I’m not afraid of submissives. That may seem comically obvious, if you think submissive men or women are intrinsically harmless, simply because they’re submissive. But a submissive woman can hurt me a lot if I care for her and she doesn’t want what I can give her. A submissive woman I love can break my heart. Literally. (I mean literally.)
But I can hurt a submissive who puts herself under my domination. I can give her physical pain. I can give her psychological pain, too. I can make her sorry, or frightened, or – for a time – alone and helpless.

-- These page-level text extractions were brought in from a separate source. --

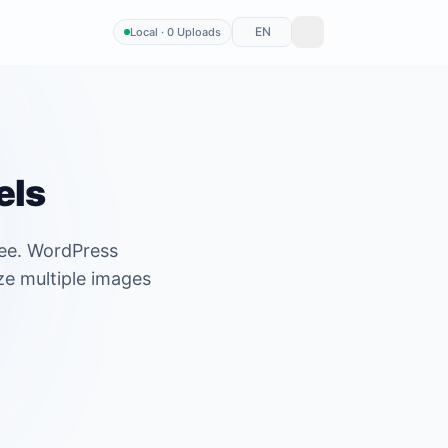
EN
Local · 0 Uploads
els
ree. WordPress
ze multiple images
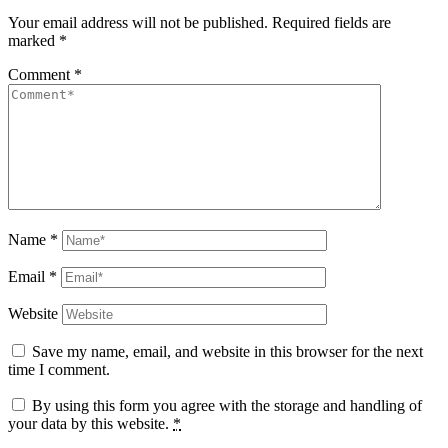
Your email address will not be published.
Required fields are
marked
*
Comment
*
Name
*
Email
*
Website
Save my name, email, and website in this browser for the next
time I comment.
By using this form you agree with the storage and handling of
your data by this website.
*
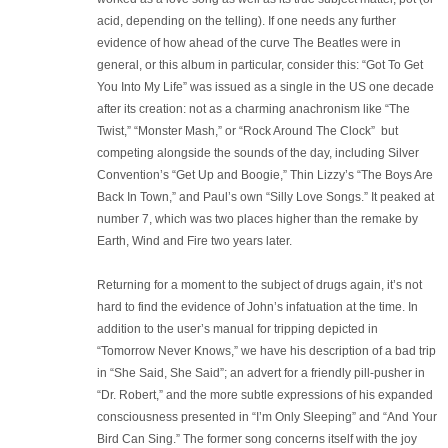
acid, depending on the telling). If one needs any further
evidence of how ahead of the curve The Beatles were in
general, or this album in particular, consider this: “Got To Get
You Into My Life” was issued as a single in the US one decade
after its creation: not as a charming anachronism like “The
Twist,” “Monster Mash,” or “Rock Around The Clock” but
competing alongside the sounds of the day, including Silver
Convention’s “Get Up and Boogie,” Thin Lizzy’s “The Boys Are
Back In Town,” and Paul’s own “Silly Love Songs.” It peaked at
number 7, which was two places higher than the remake by
Earth, Wind and Fire two years later.
Returning for a moment to the subject of drugs again, it’s not
hard to find the evidence of John’s infatuation at the time. In
addition to the user’s manual for tripping depicted in
“Tomorrow Never Knows,” we have his description of a bad trip
in “She Said, She Said”; an advert for a friendly pill-pusher in
“Dr. Robert,” and the more subtle expressions of his expanded
consciousness presented in “I’m Only Sleeping” and “And Your
Bird Can Sing.” The former song concerns itself with the joy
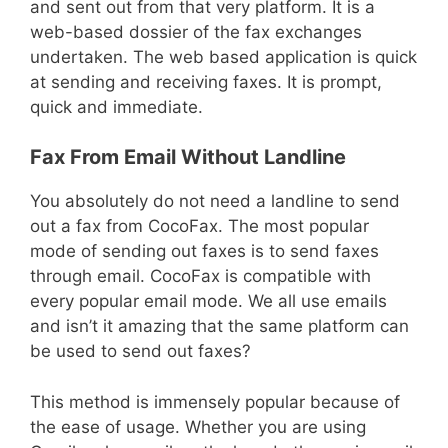
and sent out from that very platform. It is a
web-based dossier of the fax exchanges
undertaken. The web based application is quick
at sending and receiving faxes. It is prompt,
quick and immediate.
Fax From Email Without Landline
You absolutely do not need a landline to send
out a fax from CocoFax. The most popular
mode of sending out faxes is to send faxes
through email. CocoFax is compatible with
every popular email mode. We all use emails
and isn’t it amazing that the same platform can
be used to send out faxes?
This method is immensely popular because of
the ease of usage. Whether you are using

That’s why submissives come to me (when they do), or to some other dom. That’s what they want.
Submissives should be afraid of me, or of any dom. We can hurt them, and that’s something to be feared. But they don’t feel that fear, or they move past it. That ability to trust, to place oneself in someone else’s hands, is awe-inspiring. It is extraordinary. I admire it. There is immense courage there.
A dom will never be called to front up such courage,
If someone bruised me deliberately, I’d expect that I’d have bruised them too. Since I don’t enjoy fighting, let alone getting hurt, I’d be angry both about getting hit and being put to the necessity of punching someone. I’ve had only about four physical fights in my life, and I’m just as annoyed at being pushed into the ones I “won” as the ones I lost.
There are movies in which two guys have a fist fight and then become best friends, but that could never be me. I just get pissed off that I’ve been pushed into something scary and painful, where the best outcome, “winning”, is sour. Hit me and you make an enemy.
But when a submissive woman takes a spanking or a flogging from me, I don’t think I’ve ever encountered hard feelings. Sorrow, maybe, if I’ve given a punishment, but the most common feeling I’ve had fed back to me when I let her up, and in the morning after, is pleasure, either calm and satisfied, or giddy and cheerful like Sa’afia.
Um… I think I was going to say something more complicated than this. Anyway, it’s amazingly fortunate that there are both dominants and submissives, since we need each other.
I’m still working on the end of the chapter. So here’s another pic. I kind of like this catalogue of submissives, because of the drawings. Without them it’d just be one of those would-be worldly “the nine types of submissive/doms” posts.
I find those “catalogue” posts a bit distasteful, really, as well as meaningless, because people don’t fit onto categories that easily. Turning complicated and interesting stuff into boring stereotypes, and then mocking the stereotypes, seems a profoundly stupid thing to do. And it’s emotionally wrong, because I don’t see any reason to diss submissives. Or even dominants, for that matter.
But this gets by because it’s cute. I’m completely pervious to cute. Does anyone know who drew it?